Stored items from a collection:
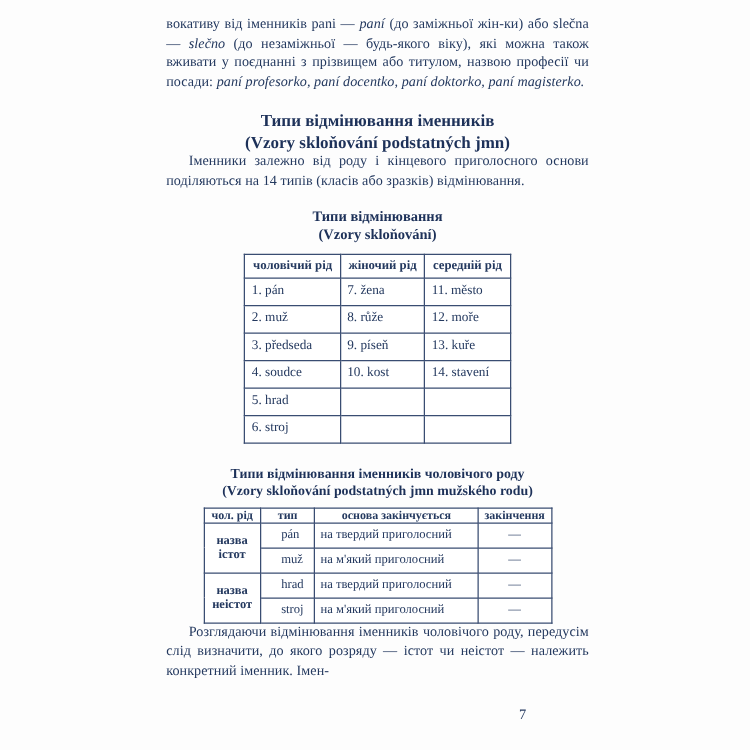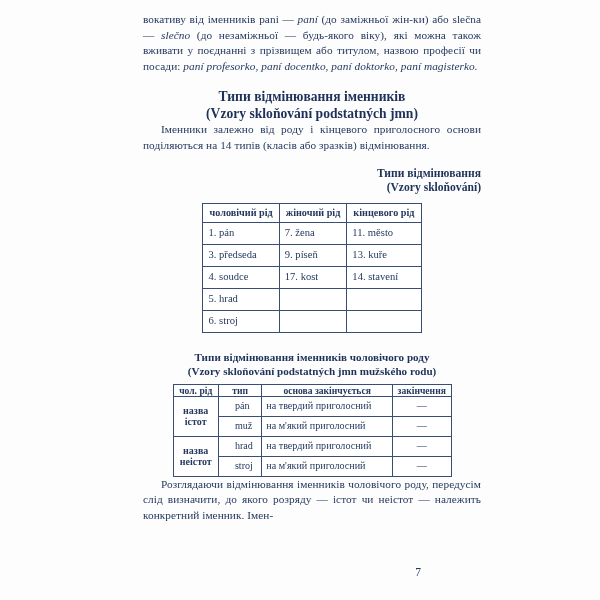"вокативу від іменників pani —" .content { left: 143px -> 133px }
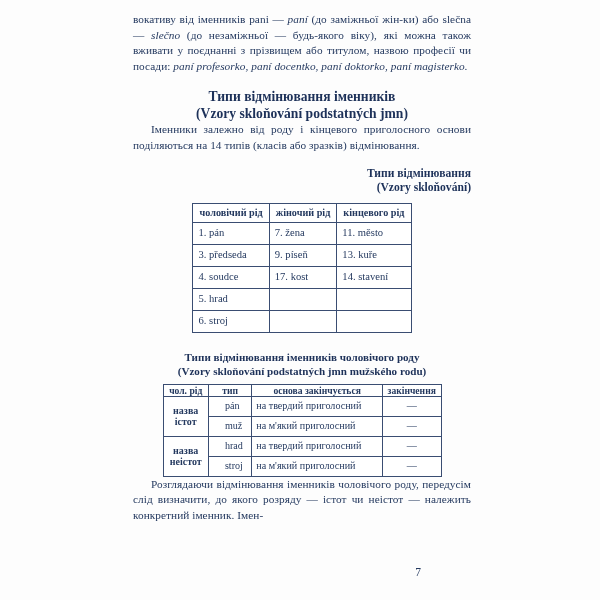"Типи відмінювання" h3.table-head { text-align: right -> center }
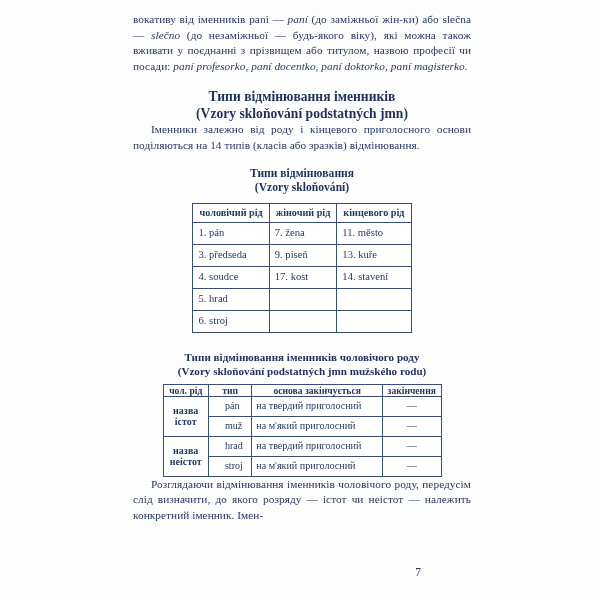"кінцевого рід" th { text: кінцевого -> середній }
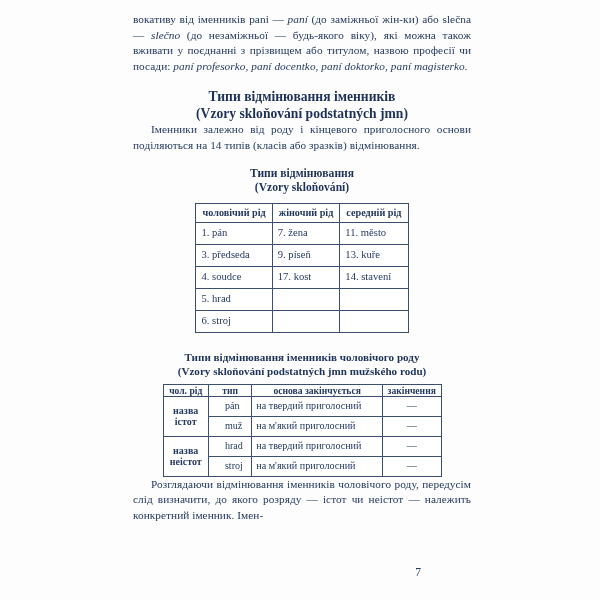"2. muž" tr { html: none -> <tr> <td>2. muž</td> <td>8. růže</td> <td>12. moře</td> </tr> }
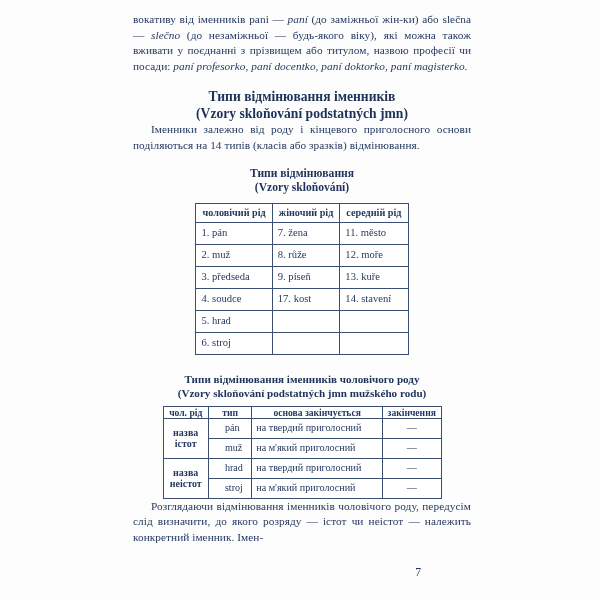"17. kost" td.c2 { text: 17 -> 10 }
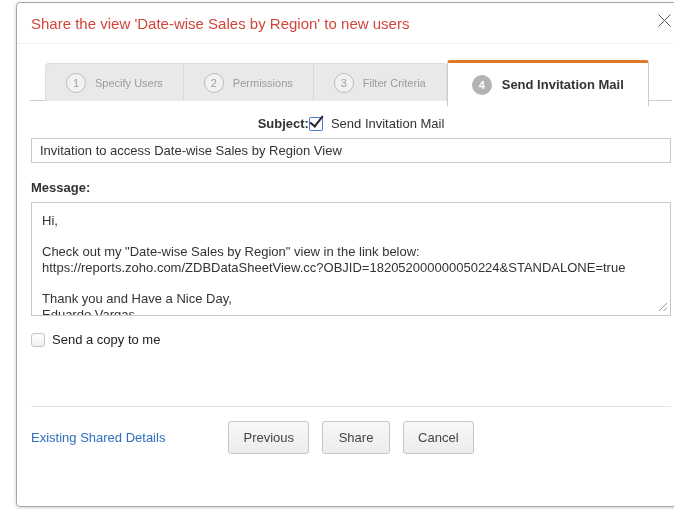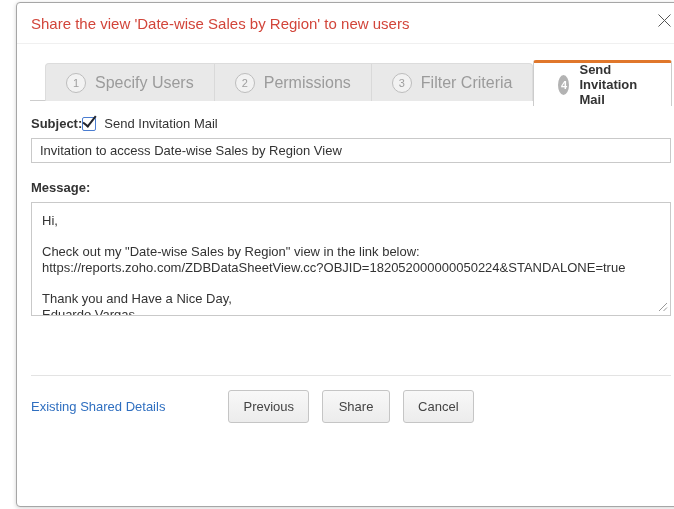"Specify Users" .tab .tab-label { font-size: 16px -> 11px }
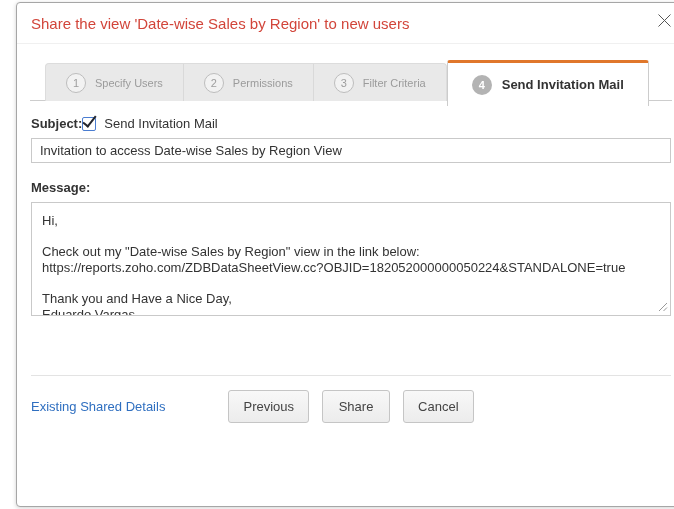"Subject:" .subject-row { justify-content: flex-start -> center }
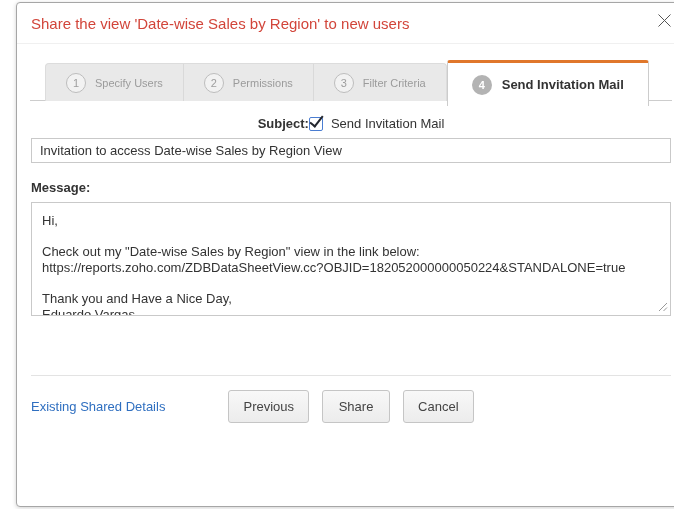"Send a copy to me" label.copy-row { html: none -> <label> <span></span> <span>Send a copy to me</span> </label> }
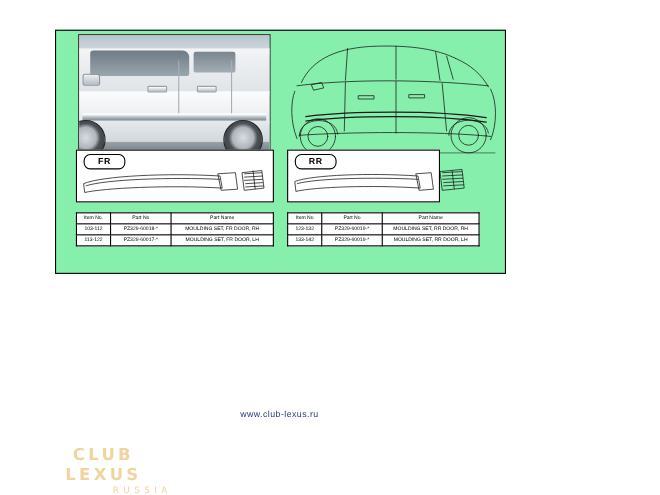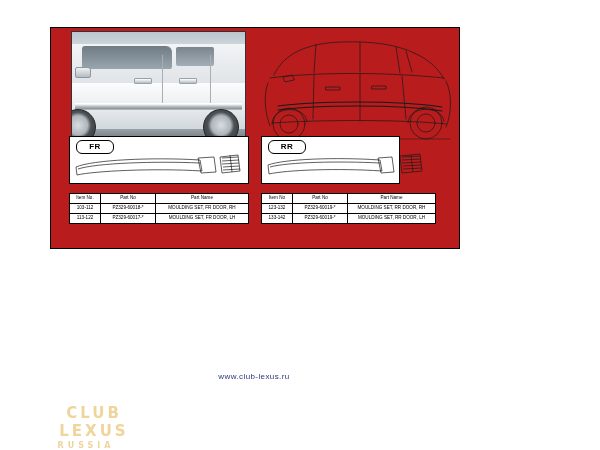"FR" #diagram-frame { background: #b91c1c -> #86efac }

Exercise description: Word for word, restate the lines above from the first through the one that contains "justify-content: flex-start ->", and exclude all pictures.

Exercise result:
"вокативу від іменників pani —" .content { left: 143px -> 133px }
"Типи відмінювання" h3.table-head { text-align: right -> center }
"кінцевого рід" th { text: кінцевого -> середній }
"2. muž" tr { html: none -> <tr> <td>2. muž</td> <td>8. růže</td> <td>12. moře</td> </tr> }
"17. kost" td.c2 { text: 17 -> 10 }
"Specify Users" .tab .tab-label { font-size: 16px -> 11px }
"Subject:" .subject-row { justify-content: flex-start -> center }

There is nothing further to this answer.